Could you copy the rows below word for word, beginning at the line that has "right shoulder: (511, 361, -17)" and stopping after the line that has "right shoulder: (360, 443, 14)", with both of those lines included? Leave the pictures out of your copy.

***

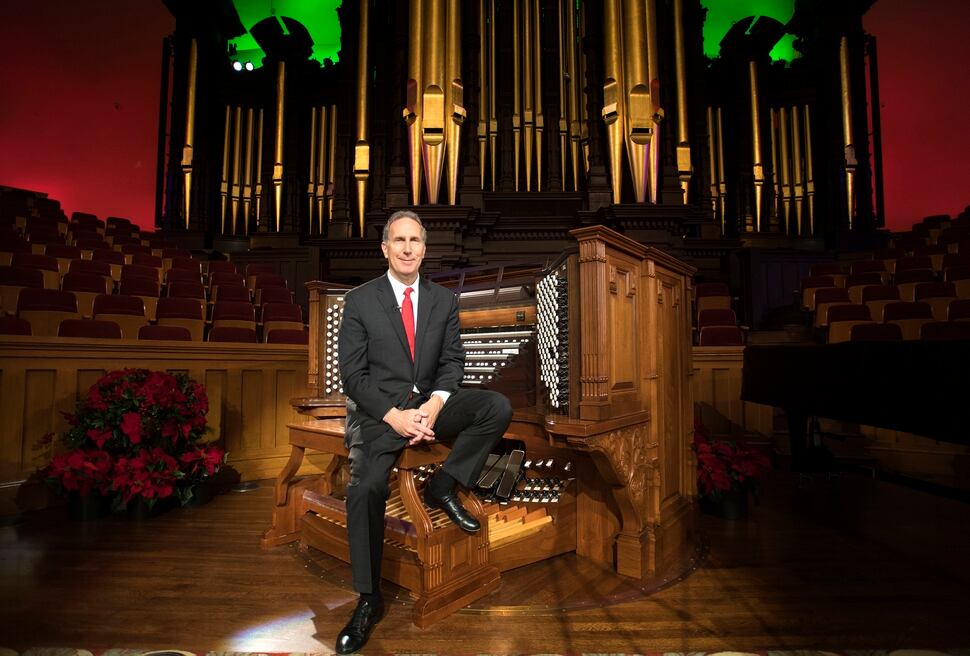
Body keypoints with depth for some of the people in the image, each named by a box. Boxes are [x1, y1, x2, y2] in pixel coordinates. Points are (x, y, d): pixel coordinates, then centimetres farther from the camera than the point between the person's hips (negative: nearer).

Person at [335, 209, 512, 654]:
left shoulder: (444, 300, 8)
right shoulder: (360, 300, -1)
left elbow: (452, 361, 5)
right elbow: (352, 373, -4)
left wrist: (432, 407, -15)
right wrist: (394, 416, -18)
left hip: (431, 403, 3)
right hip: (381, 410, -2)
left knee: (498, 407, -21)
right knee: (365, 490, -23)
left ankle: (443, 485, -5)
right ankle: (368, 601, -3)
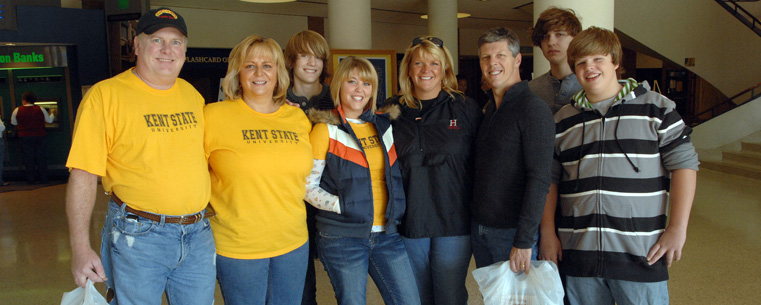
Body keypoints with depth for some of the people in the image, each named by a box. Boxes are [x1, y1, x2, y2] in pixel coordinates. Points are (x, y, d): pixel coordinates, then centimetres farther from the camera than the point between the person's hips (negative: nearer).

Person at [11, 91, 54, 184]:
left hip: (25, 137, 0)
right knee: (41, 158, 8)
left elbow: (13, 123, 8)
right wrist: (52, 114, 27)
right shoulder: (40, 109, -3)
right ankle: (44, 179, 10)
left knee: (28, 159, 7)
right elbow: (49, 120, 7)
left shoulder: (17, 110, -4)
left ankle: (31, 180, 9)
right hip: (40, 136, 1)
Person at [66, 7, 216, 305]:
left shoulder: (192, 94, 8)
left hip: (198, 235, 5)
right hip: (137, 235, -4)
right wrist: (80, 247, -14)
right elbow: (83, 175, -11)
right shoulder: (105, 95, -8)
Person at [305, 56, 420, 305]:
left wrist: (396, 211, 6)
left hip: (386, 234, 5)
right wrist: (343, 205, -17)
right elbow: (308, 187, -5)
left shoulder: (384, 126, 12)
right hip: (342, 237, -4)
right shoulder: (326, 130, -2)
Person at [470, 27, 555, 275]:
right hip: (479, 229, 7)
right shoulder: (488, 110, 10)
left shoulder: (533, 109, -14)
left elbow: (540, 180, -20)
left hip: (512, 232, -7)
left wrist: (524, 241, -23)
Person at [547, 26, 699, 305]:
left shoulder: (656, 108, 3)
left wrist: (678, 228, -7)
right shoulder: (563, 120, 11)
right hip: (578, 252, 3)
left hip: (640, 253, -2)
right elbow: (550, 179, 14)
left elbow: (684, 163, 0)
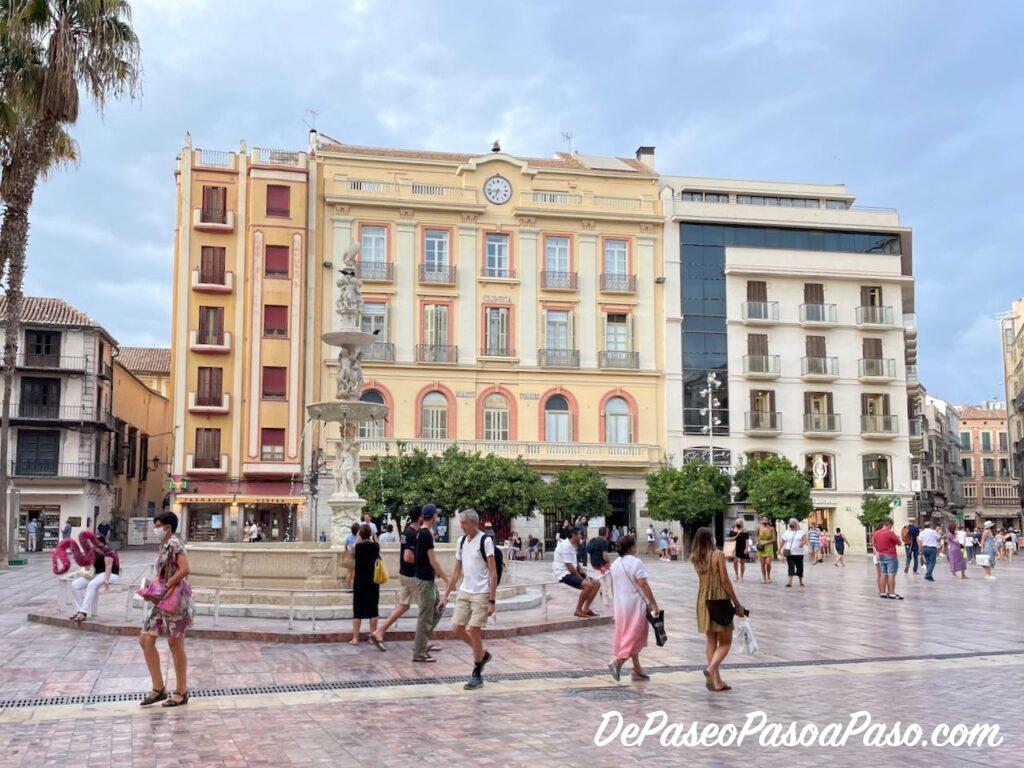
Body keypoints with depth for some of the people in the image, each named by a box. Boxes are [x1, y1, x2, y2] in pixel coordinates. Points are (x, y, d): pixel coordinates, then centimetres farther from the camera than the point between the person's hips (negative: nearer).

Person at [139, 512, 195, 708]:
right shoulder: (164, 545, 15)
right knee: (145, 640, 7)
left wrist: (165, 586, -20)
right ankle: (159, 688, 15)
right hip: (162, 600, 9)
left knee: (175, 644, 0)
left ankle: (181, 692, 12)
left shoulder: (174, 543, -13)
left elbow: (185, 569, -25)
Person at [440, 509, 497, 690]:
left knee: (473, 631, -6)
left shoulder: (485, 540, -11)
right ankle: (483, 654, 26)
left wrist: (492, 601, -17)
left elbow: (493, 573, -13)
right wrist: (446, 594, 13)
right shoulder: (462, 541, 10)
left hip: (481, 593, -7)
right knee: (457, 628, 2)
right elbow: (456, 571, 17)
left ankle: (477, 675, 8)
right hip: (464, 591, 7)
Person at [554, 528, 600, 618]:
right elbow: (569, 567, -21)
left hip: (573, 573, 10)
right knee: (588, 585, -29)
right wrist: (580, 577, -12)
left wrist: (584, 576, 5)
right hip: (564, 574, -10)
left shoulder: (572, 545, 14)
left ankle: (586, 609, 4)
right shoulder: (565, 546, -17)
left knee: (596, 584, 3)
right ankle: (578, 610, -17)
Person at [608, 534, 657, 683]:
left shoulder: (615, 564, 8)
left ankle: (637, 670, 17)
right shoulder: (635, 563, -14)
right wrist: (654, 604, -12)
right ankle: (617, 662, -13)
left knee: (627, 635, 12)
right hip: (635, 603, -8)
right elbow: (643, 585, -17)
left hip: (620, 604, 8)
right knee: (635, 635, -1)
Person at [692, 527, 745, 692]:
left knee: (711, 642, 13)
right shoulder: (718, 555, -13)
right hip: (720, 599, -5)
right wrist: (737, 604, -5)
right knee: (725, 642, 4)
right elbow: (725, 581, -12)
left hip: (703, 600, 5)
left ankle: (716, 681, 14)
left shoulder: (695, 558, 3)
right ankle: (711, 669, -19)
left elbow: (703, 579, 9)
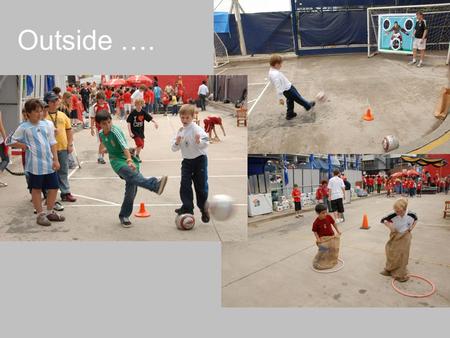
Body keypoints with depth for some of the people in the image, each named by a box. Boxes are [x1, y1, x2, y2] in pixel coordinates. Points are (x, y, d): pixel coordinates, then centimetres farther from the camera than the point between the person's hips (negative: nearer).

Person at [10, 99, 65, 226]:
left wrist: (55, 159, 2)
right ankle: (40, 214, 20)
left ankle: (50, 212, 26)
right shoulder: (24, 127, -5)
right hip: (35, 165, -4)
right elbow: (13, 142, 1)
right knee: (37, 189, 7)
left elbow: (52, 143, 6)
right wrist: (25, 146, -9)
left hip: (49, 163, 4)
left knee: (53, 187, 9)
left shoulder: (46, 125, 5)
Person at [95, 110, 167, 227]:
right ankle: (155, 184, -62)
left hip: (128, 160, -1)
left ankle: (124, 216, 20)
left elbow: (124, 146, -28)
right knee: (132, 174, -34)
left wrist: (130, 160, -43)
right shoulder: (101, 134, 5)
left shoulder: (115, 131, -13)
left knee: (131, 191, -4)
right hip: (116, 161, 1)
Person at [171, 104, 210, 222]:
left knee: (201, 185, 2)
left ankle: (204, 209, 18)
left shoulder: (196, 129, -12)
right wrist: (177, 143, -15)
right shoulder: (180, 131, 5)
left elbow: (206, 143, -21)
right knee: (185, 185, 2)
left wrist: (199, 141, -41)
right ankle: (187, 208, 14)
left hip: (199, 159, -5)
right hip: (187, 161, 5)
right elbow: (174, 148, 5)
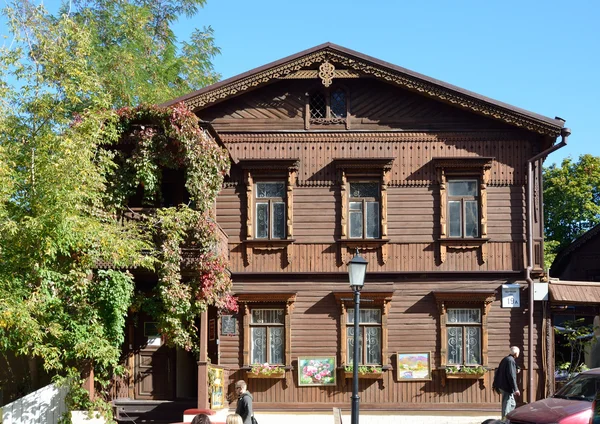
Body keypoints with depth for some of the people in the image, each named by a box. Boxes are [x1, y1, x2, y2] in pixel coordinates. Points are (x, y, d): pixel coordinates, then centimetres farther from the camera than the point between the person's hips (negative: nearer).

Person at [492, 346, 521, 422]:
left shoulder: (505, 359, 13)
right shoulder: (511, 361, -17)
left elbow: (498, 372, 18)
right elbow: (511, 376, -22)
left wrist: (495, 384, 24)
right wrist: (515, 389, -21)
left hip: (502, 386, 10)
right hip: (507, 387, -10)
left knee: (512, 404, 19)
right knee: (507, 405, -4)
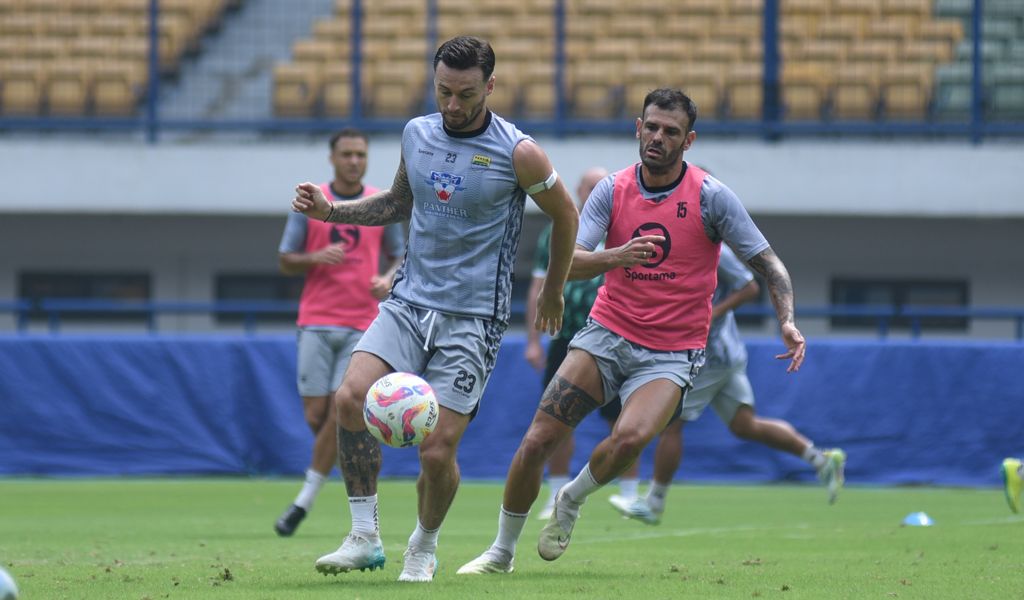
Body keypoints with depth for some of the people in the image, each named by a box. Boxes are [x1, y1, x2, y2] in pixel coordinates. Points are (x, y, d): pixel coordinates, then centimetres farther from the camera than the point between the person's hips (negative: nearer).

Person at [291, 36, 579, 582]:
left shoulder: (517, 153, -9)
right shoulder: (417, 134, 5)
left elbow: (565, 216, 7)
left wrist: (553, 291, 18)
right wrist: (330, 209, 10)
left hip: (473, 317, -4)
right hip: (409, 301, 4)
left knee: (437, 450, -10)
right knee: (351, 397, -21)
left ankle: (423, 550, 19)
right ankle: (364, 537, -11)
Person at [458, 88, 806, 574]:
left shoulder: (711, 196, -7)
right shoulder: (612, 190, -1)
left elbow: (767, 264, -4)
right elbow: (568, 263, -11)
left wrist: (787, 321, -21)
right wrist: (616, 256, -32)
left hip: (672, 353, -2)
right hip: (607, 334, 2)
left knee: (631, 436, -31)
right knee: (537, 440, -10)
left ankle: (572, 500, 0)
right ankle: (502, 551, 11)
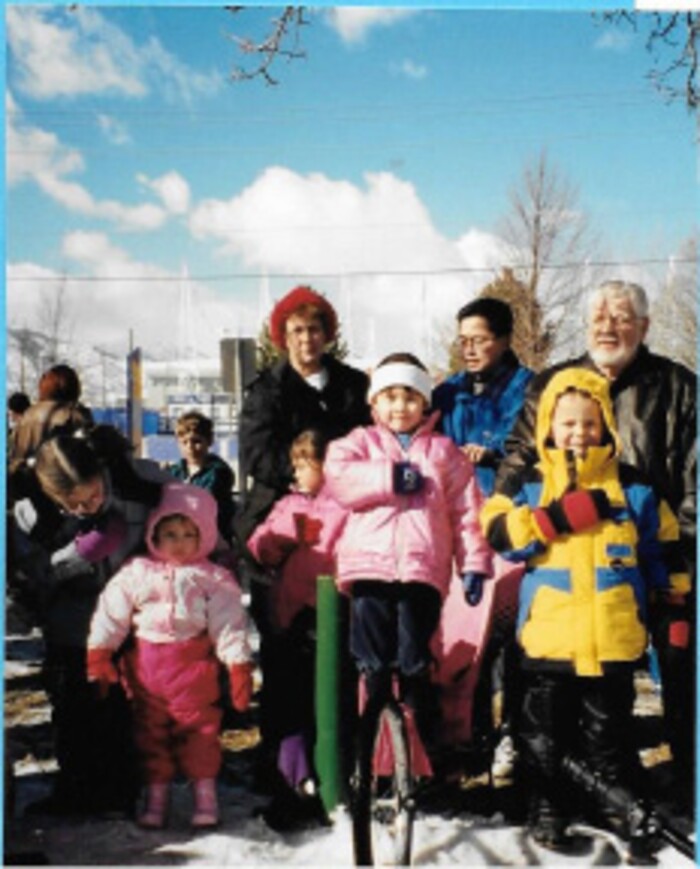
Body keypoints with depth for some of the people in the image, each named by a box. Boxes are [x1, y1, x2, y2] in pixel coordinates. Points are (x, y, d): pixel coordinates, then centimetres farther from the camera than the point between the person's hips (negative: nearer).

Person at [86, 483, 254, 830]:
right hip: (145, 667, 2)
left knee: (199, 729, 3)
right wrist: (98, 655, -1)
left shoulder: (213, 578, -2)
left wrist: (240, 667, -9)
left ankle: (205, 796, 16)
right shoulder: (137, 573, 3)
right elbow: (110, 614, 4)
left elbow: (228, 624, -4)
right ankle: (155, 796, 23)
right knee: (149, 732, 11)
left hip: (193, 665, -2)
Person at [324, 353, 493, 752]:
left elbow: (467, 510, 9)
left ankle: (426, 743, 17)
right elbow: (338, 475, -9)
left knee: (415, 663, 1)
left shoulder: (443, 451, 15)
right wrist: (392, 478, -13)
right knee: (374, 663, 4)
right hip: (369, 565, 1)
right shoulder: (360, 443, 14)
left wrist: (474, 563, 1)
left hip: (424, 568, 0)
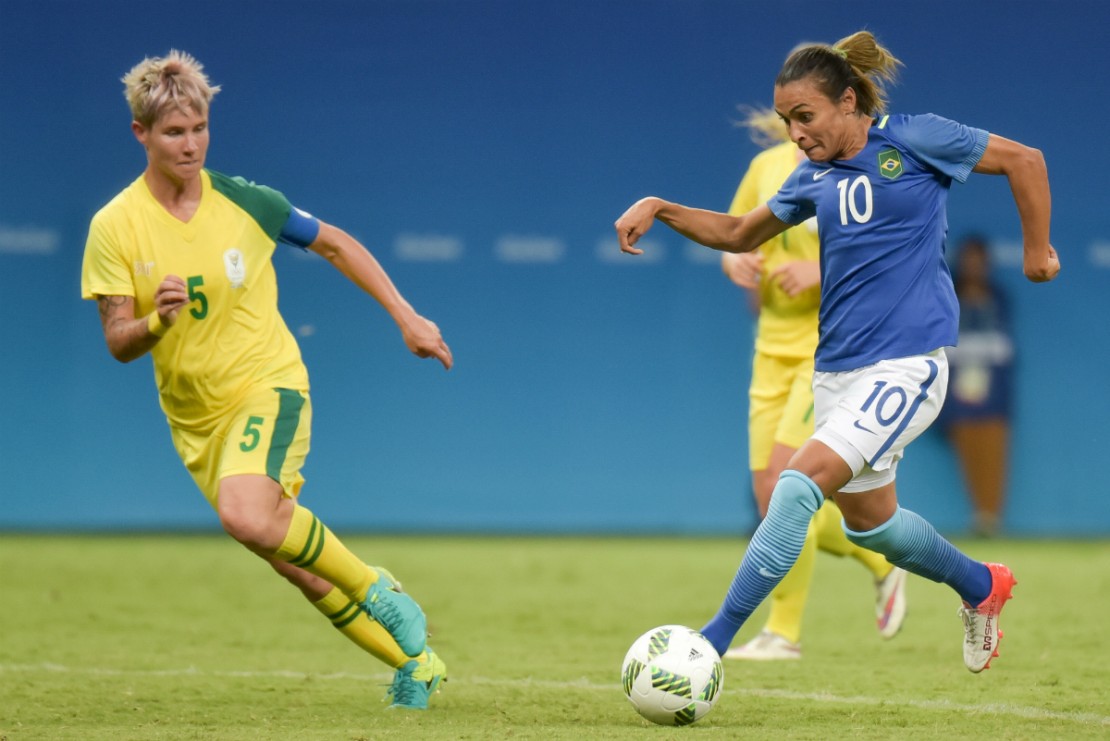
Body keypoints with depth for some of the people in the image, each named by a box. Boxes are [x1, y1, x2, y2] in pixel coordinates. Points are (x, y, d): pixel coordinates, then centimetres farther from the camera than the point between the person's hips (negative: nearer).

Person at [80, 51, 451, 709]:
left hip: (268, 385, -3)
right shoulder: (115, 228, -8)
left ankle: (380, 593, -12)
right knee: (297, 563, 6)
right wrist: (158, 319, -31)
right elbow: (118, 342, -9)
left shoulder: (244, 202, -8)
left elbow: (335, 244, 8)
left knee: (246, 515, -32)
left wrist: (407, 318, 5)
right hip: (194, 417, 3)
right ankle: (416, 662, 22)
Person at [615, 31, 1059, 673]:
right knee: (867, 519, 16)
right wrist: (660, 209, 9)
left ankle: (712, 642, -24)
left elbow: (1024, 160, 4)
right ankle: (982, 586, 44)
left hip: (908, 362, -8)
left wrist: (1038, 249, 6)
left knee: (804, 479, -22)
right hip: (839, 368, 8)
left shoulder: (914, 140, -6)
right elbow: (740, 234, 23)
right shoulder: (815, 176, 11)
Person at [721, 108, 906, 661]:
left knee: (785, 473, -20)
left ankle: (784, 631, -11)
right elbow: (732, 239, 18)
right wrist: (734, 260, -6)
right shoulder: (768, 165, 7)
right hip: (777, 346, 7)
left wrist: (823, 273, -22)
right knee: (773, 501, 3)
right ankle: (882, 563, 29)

***

→ Task result:
right shoulder: (511, 361, -17)
left elbow: (498, 372, 18)
right elbow: (511, 376, -22)
left wrist: (495, 384, 24)
right wrist: (515, 389, -21)
left hip: (502, 386, 10)
right hip: (507, 387, -10)
left knee: (512, 404, 19)
right knee: (507, 405, -4)
Body keypoints with depth for some of the people in the image, each named by a box. Boxes are [x1, y1, x2, y2] in pixel coordinates. Points are (x, y, d): pixel coordinates, then centimetres farther from the camera than the point between the person's hips (negative: nearer).

Person at [291, 36, 579, 582]:
left shoulder: (517, 153, -9)
right shoulder: (417, 134, 5)
left elbow: (565, 216, 7)
left wrist: (553, 291, 18)
right wrist: (330, 209, 10)
left hip: (473, 317, -4)
right hip: (409, 301, 4)
left knee: (437, 450, -10)
right knee: (351, 397, -21)
left ankle: (423, 550, 19)
right ankle: (364, 537, -11)
Person at [458, 88, 806, 574]:
left shoulder: (711, 196, -7)
right shoulder: (612, 190, -1)
left elbow: (767, 264, -4)
right elbow: (568, 263, -11)
left wrist: (787, 321, -21)
right wrist: (616, 256, -32)
left hip: (672, 353, -2)
right hip: (607, 334, 2)
left knee: (631, 436, -31)
right knee: (537, 440, -10)
left ankle: (572, 500, 0)
right ankle: (502, 551, 11)
Body keypoints with depth for some of the people in the image, each named by a box. Boxes are [x1, y1, x2, y2] in pixel coordinates. Points are (x, y, d): pixel coordinates, then centimetres farther from the camera than the point between the person's hips (negative: nearer).

Person at [86, 483, 254, 830]:
right hip: (145, 667, 2)
left knee: (199, 729, 3)
right wrist: (98, 655, -1)
left shoulder: (213, 578, -2)
left wrist: (240, 667, -9)
left ankle: (205, 796, 16)
right shoulder: (137, 573, 3)
right elbow: (110, 614, 4)
left elbow: (228, 624, -4)
right ankle: (155, 796, 23)
right knee: (149, 732, 11)
left hip: (193, 665, -2)
Person at [324, 353, 493, 752]:
left elbow: (467, 510, 9)
left ankle: (426, 743, 17)
right elbow: (338, 475, -9)
left knee: (415, 663, 1)
left shoulder: (443, 451, 15)
right wrist: (392, 478, -13)
right knee: (374, 663, 4)
right hip: (369, 565, 1)
right shoulder: (360, 443, 14)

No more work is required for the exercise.